Elmira rompió a llorar. Últimamente estaba muy sensible. Y recordó que a Bruno también le gustaba llamarla así. Pobre Bruno, que nunca pudo ser feliz de verdad. Juró que, si algún día tenía un hijo varón, lo llamaría igual que él. Se abrazó a Alfred, que volvió a preguntarle qué le ocurría ahora.

—Lo siento, pero es que... estaba embarazada de un mes y medio más o menos y hace unos días perdí el bebé. A lo mejor habría sido un niño. No quería preocuparte y ahora que veo a Heike que cada mes está mas guapa y radiante, siento mucha pena.

—Oh, querida. Lo siento muchísimo, pero piensa que podremos tener más. Tendremos cien hijos si hace falta.

—Ya, pero es el segundo que pierdo y los dos me duelen en el alma. Aún me pregunto cómo sería aquella criatura que perdí en Alemania hace muchos años. —repuso Elmira, con gran tristeza.

Alfred volvió a abrazarla y consolarla hasta que se quedó dormida. Todavía no podía creerse que todos los días dormía y se despertaba junto a aquella maravillosa mujer. Al día siguiente, se levantó y contempló con decepción que Elmira ya estaba despierta. Normalmente solían hacer el amor por la mañana, lo que aumentaba esa sensación. Frustrado, se dejó caer de espaldas en la cama, cuando oyó abrir la puerta.

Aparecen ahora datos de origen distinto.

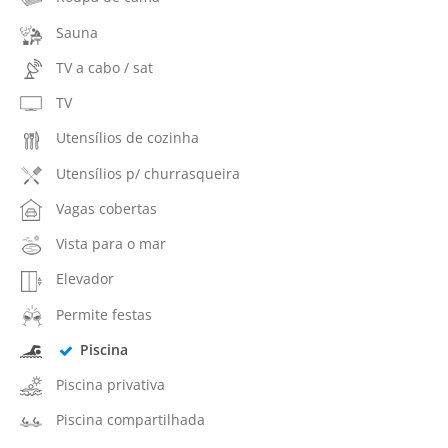
Sauna
TV a cabo / sat
TV
Utensílios de cozinha
Utensílios p/ churrasqueira
Vagas cobertas
Vista para o mar
Elevador
Permite festas
Piscina
Piscina privativa
Piscina compartilhada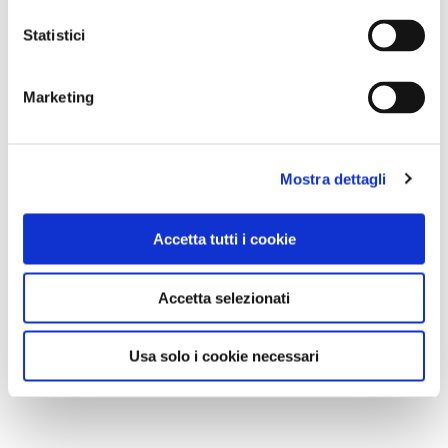
Statistici
Marketing
Mostra dettagli
Accetta tutti i cookie
Accetta selezionati
Usa solo i cookie necessari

—Vaya, te has despertado antes de tiempo. —Elmira venía con una gran bandeja. Le había preparado ella misma el desayuno a Alfred.

—Pero, ¿a qué se debe esto? Nunca desayunamos en la cama. —inquirió Alfred con curiosidad.

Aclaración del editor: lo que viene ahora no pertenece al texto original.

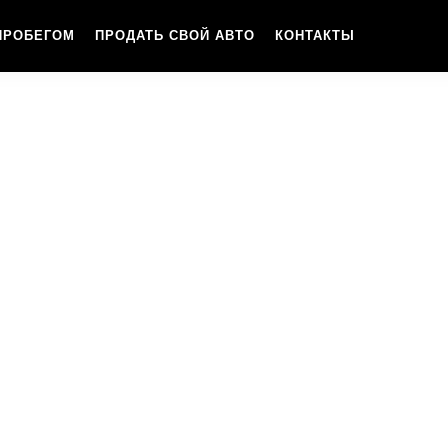
ПРОБЕГОМ
ПРОДАТЬ СВОЙ АВТО
КОНТАКТЫ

—¡Qué mala cabeza tienes! —rio Elmira colocándose a horcajadas sobre él—. Feliz cumpleaños, mi amor.

Lo rodeó con sus brazos y lo besó apasionadamente. Al notar la erección de Alfred, se quitó el camisón, quedándose desnuda ante él, incrementando el deseo de su marido, que intentó desnudarse. Elmira lo retuvo besándole en el cuello. Aquello formaba parte de uno de sus juegos favoritos. Cuando no pudo resistirlo más, Alfred se quitó el pijama y ambos se abandonaron plenamente a la pasión. Elmira olvidó sus penas de la noche anterior y se entregó con placer a la tarea de satisfacer a su esposo.